New Dataset: The new dataset emphasizes the importance of new lines. The model will be exposed to patterns of how sentences and phrases begin after a line break. This could lead to generated text that better respects line formatting, pacing, and the typical structure of written content (e.g., poetry, dialogue, prose where new lines indicate a new speaker or thought).
Potential Impact on Vocabulary Usage at Start of Lines:

Models often learn associations between starting words/characters and the context that follows. By consistently starting after a newline, the model might develop a stronger understanding of the typical words or phrases that begin a new line in the training data (e.g., common sentence starters, names in dialogue). This could subtly influence the vocabulary and phrasing at the beginning of generated sequences.

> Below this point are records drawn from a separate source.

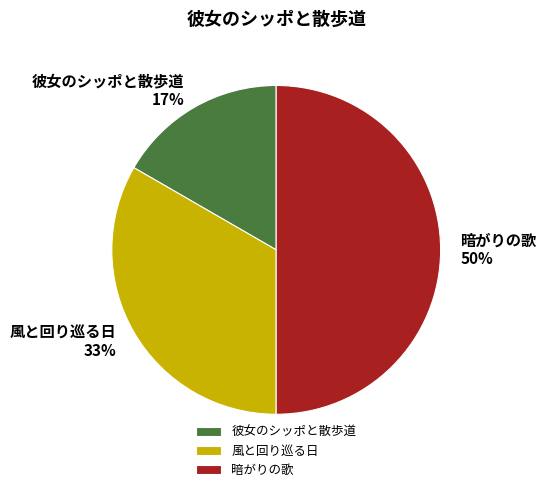

The 風と回り巡る日 slice represents 21% of the pie. True or false?

False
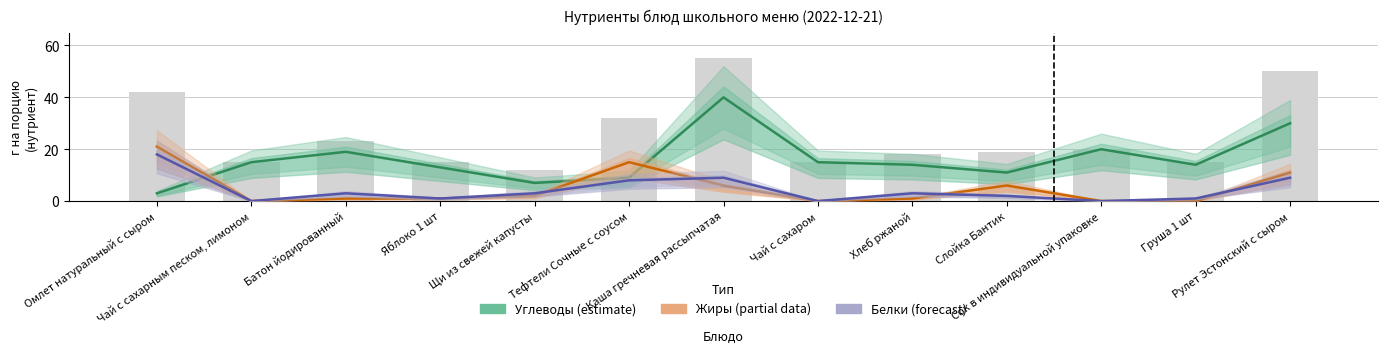

What is the minimum value for Углеводы?

3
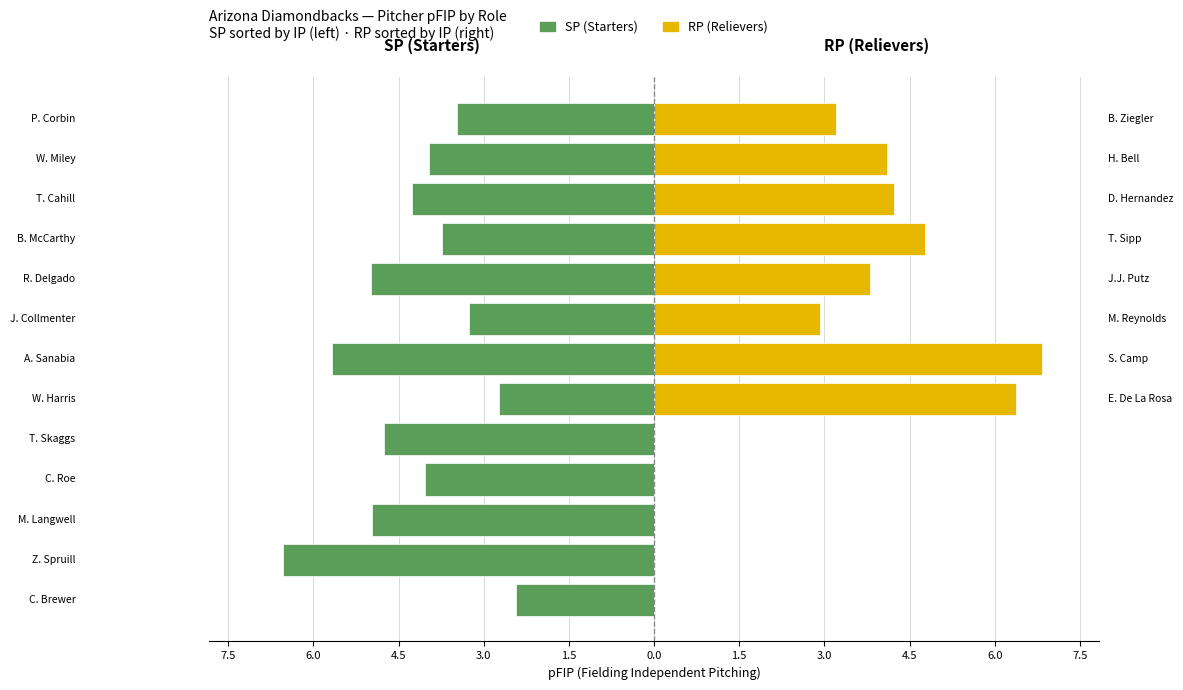

Reading right to left, extract all data points from this chart.

SP (Starters): -3.5	-4.0	-4.3	-3.7	-5.0	-3.3	-5.7	-2.7	-4.8	-4.0	-5.0	-6.5	-2.4
RP (Relievers): 3.2	4.1	4.2	4.8	3.8	2.9	6.8	6.4	0.0	0.0	0.0	0.0	0.0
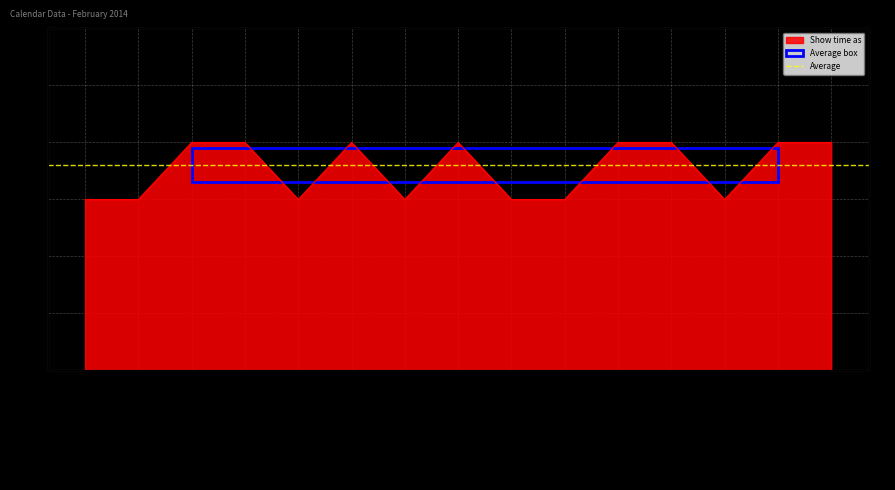

Reading left to right, extract all data points from this chart.

3	3	4	4	3	4	3	4	3	3	4	4	3	4	4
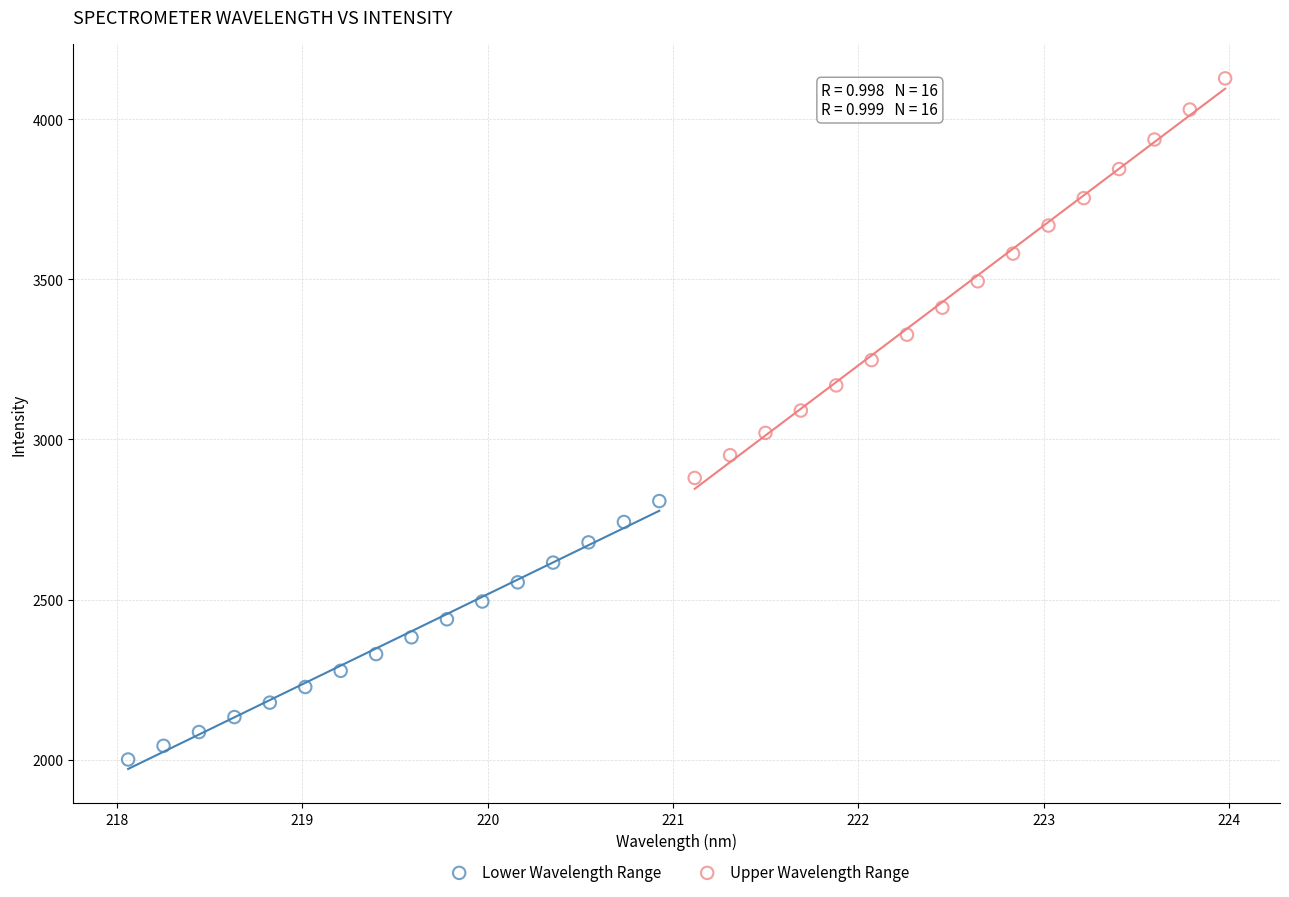

Which series reaches the maximum Y coordinate?

Upper Wavelength Range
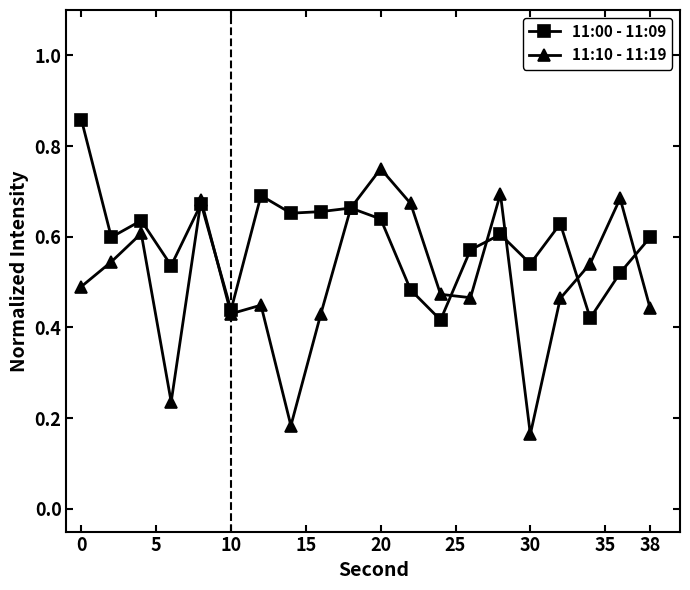

Which series has the largest range (max minus min)?

11:10 - 11:19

Slightly Different Statistical Distribution of Input:

Even though the overall character distribution remains the same, the sequences the model sees are now structurally different. The model will no longer see sequences like "ing the " or "s of th", but rather sequences that consistently start with the first character of a line (e.g., "The", "And", "Enter", a speaker's name, etc.). This change in the statistical distribution of the input data will inevitably affect the learned parameters of the model and, consequently, the generated output.
In summary, the NewAutoRegressiveDataset encourages the model to learn more about the structure and conventions of text at the line level. This should result in generated text that is more coherent, natural-sounding, and adheres better to typical textual formatting, especially at the beginning of generated passages.